29. The method according to any one of claims 1 to 28, wherein step (d) is repeated at least once before proceeding to step (e1).

30. The method according to any one of claims 1 to 29, wherein the linear flow velocity of the eluent in step (e1) is in the range of 10 to 3000 cm / hour.

31. The method according to any one of claims 22 to 30, wherein the speed of the agitator in step (e1a) is in the range of 15 to 1500 rpm.

32. The method according to any one of claims 1 to 31, wherein the magnetic separator is connected to a chromatography system.

33. The method according to any one of claims 1 to 32, wherein the magnetic particles have a volume-weighted median diameter (d50, v) in the range of 8 to 300 μm.

34. The method according to any one of claims 1 to 33, wherein the magnetic particles have an average density of 1.05 to 1.20 g per 1 ml of settled particles.

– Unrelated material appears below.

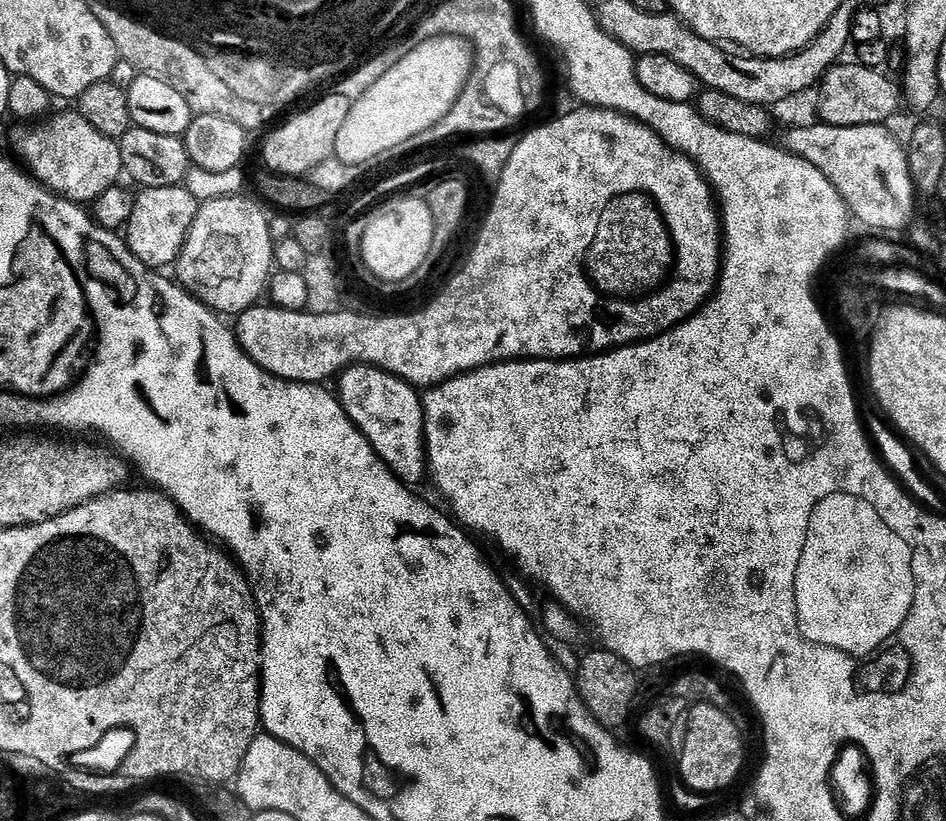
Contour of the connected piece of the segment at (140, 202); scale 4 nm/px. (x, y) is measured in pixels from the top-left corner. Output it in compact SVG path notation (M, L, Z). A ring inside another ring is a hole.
M174 185L165 188L145 188L137 191L135 197L134 210L130 214L130 222L126 225L128 251L147 268L171 269L188 240L188 232L196 217L198 201L184 186Z

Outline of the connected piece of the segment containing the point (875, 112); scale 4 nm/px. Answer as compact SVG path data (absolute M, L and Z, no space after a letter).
M857 62L837 63L828 69L824 79L818 85L820 92L820 116L825 124L834 126L870 126L871 124L889 123L888 119L895 114L902 104L902 88L884 72L867 68Z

35. The method according to any one of claims 1 to 34, wherein each of the magnetic particles comprises a porous polymer matrix and one or more magnetic granules embedded in the porous polymer matrix.

36. The method according to claim 35, wherein each of the magnetic particles contains 5 to 15% by mass of the magnetic granules.

37. The method according to claim 35 or 36, wherein the magnetic granules have a volume-weighted median diameter (d50, v) of 1 to 5 μm.

38. The method according to any one of claims 35 to 37, wherein each of the magnetic particles contains a concentration of magnetic granules in the central region of the particle that is at least 200% of the concentration in the surface region of the particle, the central region is defined as being at a distance greater than 0.2 times the particle radius from the particle surface, and the surface region is defined as being at a distance of less than 0.2 times the particle radius from the particle surface.